Here are some examples of research done by various firms:
| Source | Year | Sample | Success rate |
|---|---|---|---|
| McKinsey Global Survey | 2008 | 3,199 executives | ~33% |
| McKinsey Global Survey | 2021 | 1,034 participants | 26-30% |
| BCG Transformation Study | 2020 | 800+ executives | 30% |
| Bain Transformation Survey | 2024 | 400+ executives | 12% |
| Gartner CIO Survey | 2024 | 3,100+ CIOs | 48% |
| Prosci (excellent change mgmt only) | 2023 | 10,800+ professionals | 88% |
The range from 12% to 88% tells you more about the definitions than the phenomenon. Bain measures against original ambition in full. Gartner measures against business outcomes. Prosci measures projects with excellent change management specifically. All of these can be simultaneously true.
Why the number persists (and why it’s not entirely wrong)
The 70% claim has no empirical foundation. The people who created it have either disowned it or provided no evidence. So why does it keep showing up?
Part of it is commercial. Every consulting firm that cites the number then offers their methodology as the solution. As Dr. Jen Frahm of the Agile Change Leadership Institute puts it, the statistic “is only ever used to sell the importance of change management or to get people’s attention in an article.”
But there’s a deeper reason: it resonates with experience. Anyone who has lived through a large-scale organizational transformation knows that most of them feel like they’re failing, most of the time. The middle of a transformation, what Jeanie Duck calls the “determination” phase, is exhausting, ambiguous, and full of doubt. The 70% stat gives language to that feeling.
The real data, when you look at it carefully, tells a more useful story than the made-up stat. The McKinsey and BCG research doesn’t just confirm that change is hard. It identifies why it’s hard and what differentiates the companies that succeed: comprehensiveness in execution, ambition in target-setting, leadership commitment that extends through middle management, talent deployed to the highest-value initiatives, and face-to-face communication rather than email memos. These are things you can act on. A blanket failure rate is not.
A better frame
The honest answer to “do 70% of change initiatives fail?” is: the number was made up, but change is genuinely hard, and somewhere between half and two-thirds of transformations produce disappointing results by most definitions of success.

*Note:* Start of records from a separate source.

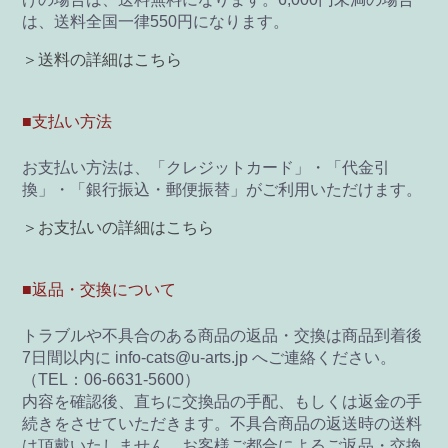
は、送料全国一律550円になります。
＞送料の詳細はこちら
■支払い方法
お支払い方法は、「クレジットカード」・「代金引
換」・「銀行振込・郵便振替」がご利用いただけます。
＞お支払いの詳細はこちら
■返品・交換について
トラブルや不具合のある商品の返品・交換は商品到着後
7日間以内に info-cats@u-arts.jp へご連絡ください。
（TEL：06-6631-5600）
内容を確認後、直ちに交換品の手配、もしくは返金の手
続きをさせていただきます。不具合商品の返送時の送料
は頂戴いたしません。お客様ご都合によるご返品・交換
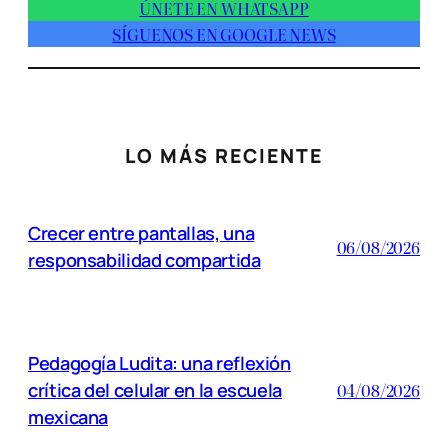
ÚNETE EN WHATSAPP
SÍGUENOS EN GOOGLE NEWS
LO MÁS RECIENTE
Crecer entre pantallas, una
06/08/2026
responsabilidad compartida
Pedagogía Ludita: una reflexión
crítica del celular en la escuela
04/08/2026
mexicana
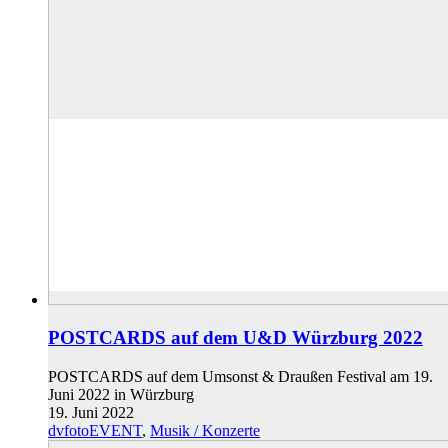
POSTCARDS auf dem U&D Würzburg 2022
POSTCARDS auf dem Umsonst & Draußen Festival am 19.
Juni 2022 in Würzburg
19. Juni 2022
dvfotoEVENT
,
Musik / Konzerte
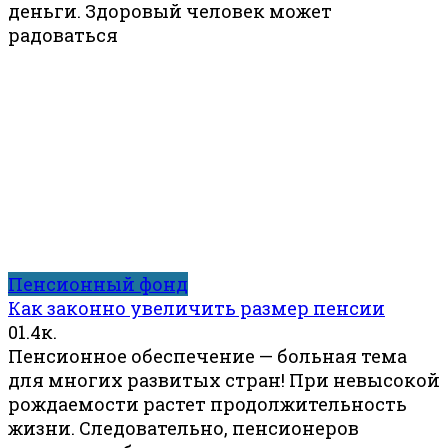
деньги. Здоровый человек может
радоваться
Пенсионный фонд
Как законно увеличить размер пенсии
0
1.4к.
Пенсионное обеспечение — больная тема
для многих развитых стран! При невысокой
рождаемости растет продолжительность
жизни. Следовательно, пенсионеров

The more useful question is what separates the ones that succeed. The research from McKinsey, BCG, and Prosci converges on a consistent answer: the companies that succeed do more, not less. They commit more completely, set more ambitious targets, involve more of the organization, and sustain the effort longer than feels comfortable. The ones that fail usually cut corners, declare victory too early, or assume the strategy deck is the hard part and execution will take care of itself.